**** Passage to read ****

Anyway, you guys know what I'm talking about here. It is no secret that a lot of women are attracted to "bad boys." Of course, they won't admit that.  They ask, "Where have all the nice guys gone?" while they are busy staring at the Sopranos on TV. They say what they really want is a sense of humor, but they spend a lot more time watching Johnny Depp than they do Drew Carey. They say they want someone kind and thoughtful and caring, just before they leave with Killer to go watch the cage fights. (Ladies:  before you dismiss me here, ask yourselves:  Who do I really like to watch: Dr. Gregory House, or Dr. James Wilson?  Case closed.)

Sure, most of us guys have learned to deal with that. Dealing with it usually involves playing Nintendo until, eventually,  the women come to their senses and realize you can make more money programming computers than you can riding motorcycles. So we can handle real, flesh-and-blood bad boys. Wait long enough, and most of them end up on an episode of Cops anyway.

****

## Work instructions
**a)** Answer these questions about the passage on "bad boys":
(i) What do women say they really want, even though they watch Johnny Depp more than Drew Carey?
(ii) Between which two doctors does the writer ask women to choose?
(iii) What activity does the writer say dealing with the situation usually involves?
**b)** Extend the passage on "bad boys," picking up after its final sentence.

**** Extracted entries ****

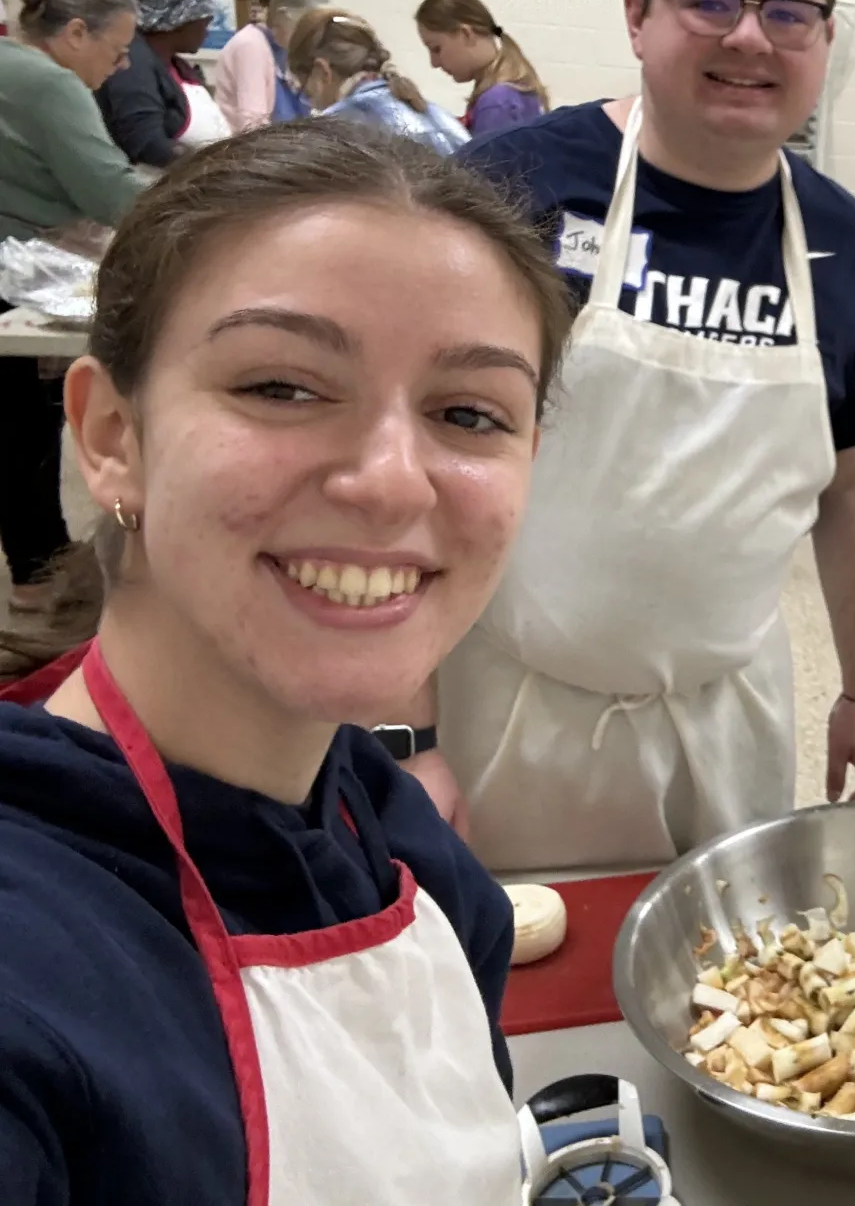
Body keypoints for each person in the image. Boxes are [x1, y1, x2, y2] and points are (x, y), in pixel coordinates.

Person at [0, 120, 576, 1202]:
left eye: (468, 413)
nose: (392, 482)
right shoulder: (30, 967)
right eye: (282, 387)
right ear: (112, 434)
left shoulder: (409, 849)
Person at [445, 0, 855, 872]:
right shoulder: (506, 191)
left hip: (730, 721)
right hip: (512, 716)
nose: (750, 38)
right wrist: (406, 727)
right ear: (637, 16)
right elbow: (412, 463)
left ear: (824, 38)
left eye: (788, 12)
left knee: (732, 969)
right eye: (708, 0)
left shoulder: (843, 241)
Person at [0, 0, 145, 618]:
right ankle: (38, 573)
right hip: (18, 275)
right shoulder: (48, 83)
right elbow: (106, 187)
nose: (123, 66)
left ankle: (38, 559)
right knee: (26, 425)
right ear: (76, 33)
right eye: (117, 50)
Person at [95, 0, 230, 166]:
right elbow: (147, 143)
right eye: (204, 19)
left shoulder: (174, 64)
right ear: (181, 17)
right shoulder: (132, 66)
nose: (207, 29)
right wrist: (214, 165)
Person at [287, 7, 469, 155]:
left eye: (308, 94)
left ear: (322, 71)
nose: (313, 105)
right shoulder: (439, 116)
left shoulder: (338, 130)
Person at [415, 0, 551, 137]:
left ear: (466, 34)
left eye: (436, 49)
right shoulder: (511, 88)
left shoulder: (497, 103)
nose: (434, 63)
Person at [214, 0, 329, 131]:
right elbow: (252, 124)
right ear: (282, 16)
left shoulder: (282, 48)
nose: (309, 37)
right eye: (305, 28)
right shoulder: (250, 46)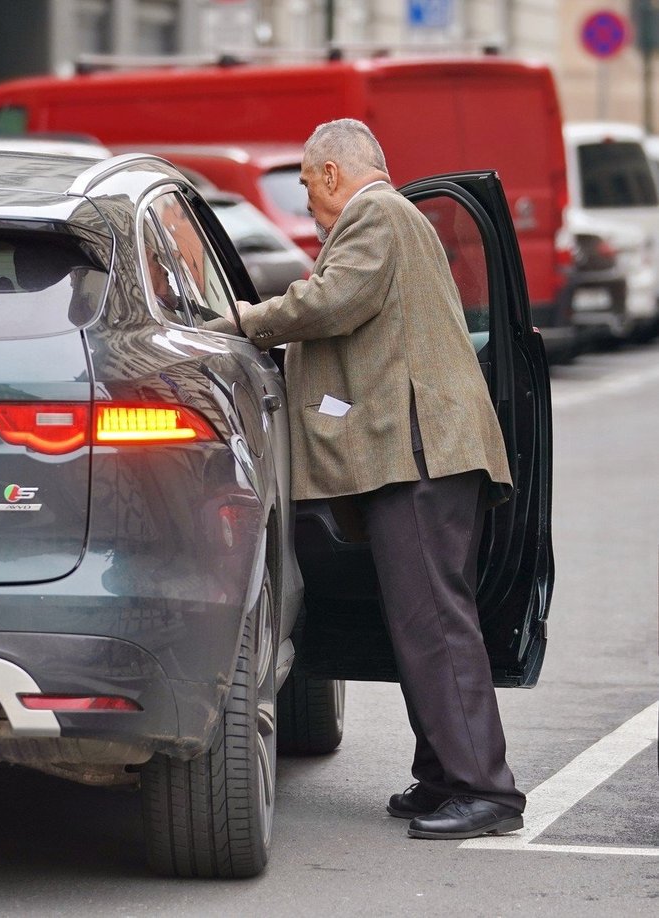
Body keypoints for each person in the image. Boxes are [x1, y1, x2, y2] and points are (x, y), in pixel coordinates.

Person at [235, 118, 525, 841]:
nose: (307, 203)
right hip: (423, 451)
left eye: (306, 185)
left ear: (333, 173)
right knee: (420, 623)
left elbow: (331, 301)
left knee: (435, 625)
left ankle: (485, 791)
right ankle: (442, 776)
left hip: (423, 452)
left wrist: (242, 321)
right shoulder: (395, 218)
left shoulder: (376, 214)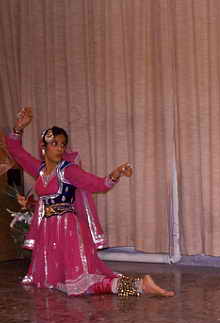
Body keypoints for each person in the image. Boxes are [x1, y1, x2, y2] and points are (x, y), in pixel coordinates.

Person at [5, 107, 174, 297]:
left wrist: (115, 174)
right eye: (55, 144)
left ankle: (138, 285)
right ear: (44, 147)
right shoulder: (40, 169)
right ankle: (137, 285)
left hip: (67, 231)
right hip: (48, 233)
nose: (60, 148)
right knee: (57, 283)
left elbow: (98, 184)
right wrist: (18, 128)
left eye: (62, 144)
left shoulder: (68, 170)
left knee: (78, 283)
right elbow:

****

## Answers to the problems
**a)**
(i) A sense of humor.
(ii) Dr. Gregory House and Dr. James Wilson.
(iii) Playing Nintendo.

**b)**
But now Edward Cullen comes along and ups the ante by a factor of 10. This takes the concept of "bad boy" to a whole new level, and I think it's gone way too far.  See, a few years ago it was just pirates: Captain Jack Sparrow may have given us guys some heartburn, but at least he wore eye-liner. Also, pirates seemed to drink a lot and never shower, which, from a guy perspective, is a step in the right direction. But a vampire?!? I remember when many women thought it was a genuinely BAD thing to be a vampire. Now it's "well, yes, he may hunt humans and drink blood, but at least he dabs his ruby lips with a napkin afterward." The napkin, by the way, matches his bronze hair and sets off his ivory skin. Gimme a break.

So I say, to heck with vampires and the women who love them. I am turning my unofficial boycott of the Twilight Series into an official boycott.  And the movies too.  Although I have to admit, I was a little surprised when I found out Kristen Stewart was cast as Bella.  I would have assumed that only Paris Hilton could project the depth of thought and moral strivings that characterize a woman who falls in love with, and then becomes, a freakin' Vampire.

Buffy, come back!  We need you!!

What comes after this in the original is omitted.